The JP Morgan EMBI Index rose 0.24% during Monday's session. Its spread to Treasuries tightened by two basis points to 496 basis points.

Meanwhile Latin American countries that had been beaten up in early May continued to outperform on Monday.

"Ecuador, Columbia and Peru got beat up bad at the beginning of this month," said the buy-side source. "They are all outperforming in the last few days."

Spreads for all three countries narrowed by double digits Monday. The Peru component of the EMBI tightened by 32 basis points to 428 basis points.

Oil lifts Russia, Venezuela

The rising price of oil continued to be a boon to oil-producing countries such as Russia. And the high costs may even shield some countries from the impact of expected interest rate hikes and political instability.

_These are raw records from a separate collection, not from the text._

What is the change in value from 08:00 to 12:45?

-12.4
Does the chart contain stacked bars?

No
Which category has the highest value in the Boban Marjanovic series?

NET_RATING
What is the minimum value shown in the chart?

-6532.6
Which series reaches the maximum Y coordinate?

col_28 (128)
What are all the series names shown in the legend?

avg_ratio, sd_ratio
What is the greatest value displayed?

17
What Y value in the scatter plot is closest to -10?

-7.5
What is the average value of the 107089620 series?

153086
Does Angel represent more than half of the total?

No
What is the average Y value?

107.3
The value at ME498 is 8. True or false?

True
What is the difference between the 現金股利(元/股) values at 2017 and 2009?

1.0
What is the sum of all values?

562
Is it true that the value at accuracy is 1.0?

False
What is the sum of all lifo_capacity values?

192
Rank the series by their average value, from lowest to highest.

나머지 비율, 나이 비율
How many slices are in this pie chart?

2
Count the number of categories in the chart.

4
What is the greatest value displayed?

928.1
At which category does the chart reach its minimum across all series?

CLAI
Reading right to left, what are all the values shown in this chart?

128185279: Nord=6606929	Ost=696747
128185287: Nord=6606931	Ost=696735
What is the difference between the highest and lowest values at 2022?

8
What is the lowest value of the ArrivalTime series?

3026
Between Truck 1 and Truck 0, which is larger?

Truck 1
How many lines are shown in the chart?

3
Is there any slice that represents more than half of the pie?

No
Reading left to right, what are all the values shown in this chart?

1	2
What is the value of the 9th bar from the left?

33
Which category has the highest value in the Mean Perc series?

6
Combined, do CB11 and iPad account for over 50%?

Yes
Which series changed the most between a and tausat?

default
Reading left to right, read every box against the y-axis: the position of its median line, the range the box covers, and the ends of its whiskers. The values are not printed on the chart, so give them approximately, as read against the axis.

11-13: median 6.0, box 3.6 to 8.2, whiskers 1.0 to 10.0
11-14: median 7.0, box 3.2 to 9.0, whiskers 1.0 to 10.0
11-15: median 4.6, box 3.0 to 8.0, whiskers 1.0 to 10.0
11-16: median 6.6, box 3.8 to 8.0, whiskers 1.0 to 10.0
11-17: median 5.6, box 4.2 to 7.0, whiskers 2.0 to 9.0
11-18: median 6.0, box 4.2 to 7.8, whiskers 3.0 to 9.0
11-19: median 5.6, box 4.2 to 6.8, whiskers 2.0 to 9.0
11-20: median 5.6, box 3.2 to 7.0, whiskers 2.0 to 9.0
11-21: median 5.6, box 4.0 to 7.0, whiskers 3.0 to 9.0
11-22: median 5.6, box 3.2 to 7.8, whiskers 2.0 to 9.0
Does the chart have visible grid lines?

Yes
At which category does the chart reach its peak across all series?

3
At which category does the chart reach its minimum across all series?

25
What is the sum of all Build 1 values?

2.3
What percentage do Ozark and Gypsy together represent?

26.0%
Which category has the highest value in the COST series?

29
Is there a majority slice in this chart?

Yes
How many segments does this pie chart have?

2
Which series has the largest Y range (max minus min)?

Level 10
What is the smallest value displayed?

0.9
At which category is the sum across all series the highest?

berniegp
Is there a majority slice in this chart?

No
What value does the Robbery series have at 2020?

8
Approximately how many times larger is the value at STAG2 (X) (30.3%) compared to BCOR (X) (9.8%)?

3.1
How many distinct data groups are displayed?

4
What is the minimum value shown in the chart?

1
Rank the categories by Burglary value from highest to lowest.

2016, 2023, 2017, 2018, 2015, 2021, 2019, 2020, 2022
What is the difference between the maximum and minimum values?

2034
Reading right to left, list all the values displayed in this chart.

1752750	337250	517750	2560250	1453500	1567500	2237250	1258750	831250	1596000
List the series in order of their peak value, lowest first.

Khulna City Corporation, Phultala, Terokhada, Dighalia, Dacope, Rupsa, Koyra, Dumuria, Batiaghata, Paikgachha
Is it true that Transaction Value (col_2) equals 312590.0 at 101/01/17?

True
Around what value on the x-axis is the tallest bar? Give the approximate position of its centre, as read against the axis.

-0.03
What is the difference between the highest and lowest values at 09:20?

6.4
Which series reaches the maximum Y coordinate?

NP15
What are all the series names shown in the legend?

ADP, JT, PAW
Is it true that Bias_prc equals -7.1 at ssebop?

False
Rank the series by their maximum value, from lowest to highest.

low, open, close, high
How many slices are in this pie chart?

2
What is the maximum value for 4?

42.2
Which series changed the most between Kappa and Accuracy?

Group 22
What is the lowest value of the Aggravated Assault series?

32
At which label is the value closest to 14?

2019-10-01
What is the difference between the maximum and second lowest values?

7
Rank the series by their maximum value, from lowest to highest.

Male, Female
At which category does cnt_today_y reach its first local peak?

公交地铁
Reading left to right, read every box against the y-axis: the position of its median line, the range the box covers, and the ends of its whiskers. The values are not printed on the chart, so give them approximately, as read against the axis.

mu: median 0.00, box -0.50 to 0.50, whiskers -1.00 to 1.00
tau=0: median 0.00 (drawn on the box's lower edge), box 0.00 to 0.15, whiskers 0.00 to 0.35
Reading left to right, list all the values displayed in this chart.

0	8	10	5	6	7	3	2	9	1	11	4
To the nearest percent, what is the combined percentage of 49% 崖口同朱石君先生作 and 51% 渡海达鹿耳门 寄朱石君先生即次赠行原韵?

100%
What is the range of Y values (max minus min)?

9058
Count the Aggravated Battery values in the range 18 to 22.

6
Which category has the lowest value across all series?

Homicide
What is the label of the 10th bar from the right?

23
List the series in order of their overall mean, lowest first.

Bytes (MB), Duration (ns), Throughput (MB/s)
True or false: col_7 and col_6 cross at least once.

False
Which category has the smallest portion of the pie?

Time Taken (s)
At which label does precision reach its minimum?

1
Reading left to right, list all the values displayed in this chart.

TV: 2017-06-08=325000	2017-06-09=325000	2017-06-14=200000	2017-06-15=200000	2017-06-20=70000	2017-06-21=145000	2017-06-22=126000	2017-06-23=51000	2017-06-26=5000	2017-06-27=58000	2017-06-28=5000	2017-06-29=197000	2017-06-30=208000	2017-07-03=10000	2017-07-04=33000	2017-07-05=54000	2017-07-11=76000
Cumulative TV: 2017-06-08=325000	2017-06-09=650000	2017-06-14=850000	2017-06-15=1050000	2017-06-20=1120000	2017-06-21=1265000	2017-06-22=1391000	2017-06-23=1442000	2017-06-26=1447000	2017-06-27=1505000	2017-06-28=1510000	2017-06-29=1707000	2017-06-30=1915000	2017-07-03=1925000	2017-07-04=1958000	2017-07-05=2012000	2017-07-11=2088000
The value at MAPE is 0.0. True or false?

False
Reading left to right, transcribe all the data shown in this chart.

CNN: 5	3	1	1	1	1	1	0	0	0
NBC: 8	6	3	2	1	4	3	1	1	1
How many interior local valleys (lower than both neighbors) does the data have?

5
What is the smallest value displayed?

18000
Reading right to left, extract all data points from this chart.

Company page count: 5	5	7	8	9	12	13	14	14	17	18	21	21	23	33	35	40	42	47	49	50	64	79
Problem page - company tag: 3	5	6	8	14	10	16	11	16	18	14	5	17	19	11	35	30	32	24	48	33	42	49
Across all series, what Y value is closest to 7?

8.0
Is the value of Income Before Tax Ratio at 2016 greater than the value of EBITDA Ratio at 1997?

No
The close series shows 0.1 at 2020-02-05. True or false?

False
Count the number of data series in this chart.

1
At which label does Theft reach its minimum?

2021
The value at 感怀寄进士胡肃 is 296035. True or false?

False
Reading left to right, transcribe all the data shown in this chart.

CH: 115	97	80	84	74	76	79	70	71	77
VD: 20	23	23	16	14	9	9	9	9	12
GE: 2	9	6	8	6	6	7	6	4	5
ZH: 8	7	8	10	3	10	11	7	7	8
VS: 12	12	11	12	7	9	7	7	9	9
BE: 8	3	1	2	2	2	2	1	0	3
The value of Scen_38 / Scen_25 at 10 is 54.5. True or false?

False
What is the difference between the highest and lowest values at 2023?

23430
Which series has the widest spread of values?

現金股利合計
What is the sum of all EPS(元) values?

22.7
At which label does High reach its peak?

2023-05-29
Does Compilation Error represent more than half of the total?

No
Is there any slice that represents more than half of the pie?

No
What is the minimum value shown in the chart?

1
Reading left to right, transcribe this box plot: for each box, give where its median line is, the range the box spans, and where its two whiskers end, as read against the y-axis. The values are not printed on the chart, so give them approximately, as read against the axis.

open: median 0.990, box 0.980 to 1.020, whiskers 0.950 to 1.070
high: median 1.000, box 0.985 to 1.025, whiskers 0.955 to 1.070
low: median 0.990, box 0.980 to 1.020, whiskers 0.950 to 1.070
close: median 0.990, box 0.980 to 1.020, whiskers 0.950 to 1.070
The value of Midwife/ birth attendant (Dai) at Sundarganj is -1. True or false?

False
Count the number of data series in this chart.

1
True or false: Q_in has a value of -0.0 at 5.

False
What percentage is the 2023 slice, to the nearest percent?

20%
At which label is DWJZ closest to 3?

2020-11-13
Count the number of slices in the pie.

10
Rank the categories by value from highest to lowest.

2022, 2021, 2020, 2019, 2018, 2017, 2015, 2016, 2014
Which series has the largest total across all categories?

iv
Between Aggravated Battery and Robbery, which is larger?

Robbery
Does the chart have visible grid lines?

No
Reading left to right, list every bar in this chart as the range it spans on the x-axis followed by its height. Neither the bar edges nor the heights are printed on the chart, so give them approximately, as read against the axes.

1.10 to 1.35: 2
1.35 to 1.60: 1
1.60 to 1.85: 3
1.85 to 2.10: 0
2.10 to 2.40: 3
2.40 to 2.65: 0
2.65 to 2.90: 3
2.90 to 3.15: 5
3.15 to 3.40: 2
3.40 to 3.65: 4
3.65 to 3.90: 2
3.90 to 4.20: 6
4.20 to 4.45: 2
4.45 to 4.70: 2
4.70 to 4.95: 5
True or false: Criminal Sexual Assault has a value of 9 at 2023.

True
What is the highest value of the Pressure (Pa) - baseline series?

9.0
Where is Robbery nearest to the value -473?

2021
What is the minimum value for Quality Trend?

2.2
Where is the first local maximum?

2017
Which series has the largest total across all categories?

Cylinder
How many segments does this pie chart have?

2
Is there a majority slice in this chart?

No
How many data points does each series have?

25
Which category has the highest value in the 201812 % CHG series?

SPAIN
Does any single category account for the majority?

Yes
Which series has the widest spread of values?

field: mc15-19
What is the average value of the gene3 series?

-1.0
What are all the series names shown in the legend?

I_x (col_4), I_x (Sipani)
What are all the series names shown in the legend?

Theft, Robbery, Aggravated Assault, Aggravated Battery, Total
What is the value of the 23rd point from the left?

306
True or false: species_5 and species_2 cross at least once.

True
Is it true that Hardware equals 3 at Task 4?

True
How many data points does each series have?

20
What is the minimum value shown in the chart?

The Russian component of the EMBI index rose 1.12%. Its spread to Treasuries tightened by 11 basis points to 307 basis points.

"It's been a home run for Venezuela - $40 oil can offset a lot of political risk," said an emerging market analyst.

"The thought is that neither Venezuela nor Ecuador has to tap the market this year - although Venezuela's domestic issuance does add some supply pressures - so they are relatively immune to pressures from higher interest rates.

"Oil prices above $40 per barrel mean that there will be no fiscal or balance of payments problems in either of these countries this year," said the analyst.

Dominican Republic gains on election

And Wall Street lauded the return of former president Leonel Fernandez to office in the Dominican Republic.

Spreads on the Dominican Republic's debt tightened by nine basis points to 1,252 basis points.

Fernandez campaigned on a platform to cut government spending and renegotiate much of the country's $7.6 billion debt.

Brazil loses

While some other Latin American were benefiting from higher oil prices, Brazil fell as political risk scared away investors.

By mid-day, the Brazil bond due 2013 was down 0.677.

The benchmark C bond was down 0.13 at 88.875 bid, 88.938 offered while the bond due 2040 was down 0.25 at 87¾ bid, 88½ offered during Monday's session.

With regard to Brazilian debt, another buy-side source told Prospect News on Monday that Santander's chief economist in Sao Paulo, Andre Loes, has identified international and domestic factors at play.

"First, President Lula's honeymoon with local business leaders has come decidedly to a halt on the back of serial political miscalculations and miscues, starting with the so-called 'Waldomiro' case in February and most lately including unsatisfactory setting of the minimum wage, which seems to have left no one satisfied," Loes wrote in a recent report.

Loes added that Brazilian corporations are becoming more risk averse at least in part because of increased political uncertainty in Brasilia.

Loes also cited uncertainty about the path of U.S. monetary tightening and the increased perception that the moment for a rate hike is nearly at hand, much sooner than has been anticipated as recently as one month ago. He also cited rises in dollar-denominated commodity prices that are dimming the prospects for sharp falls in Brazilian inflation.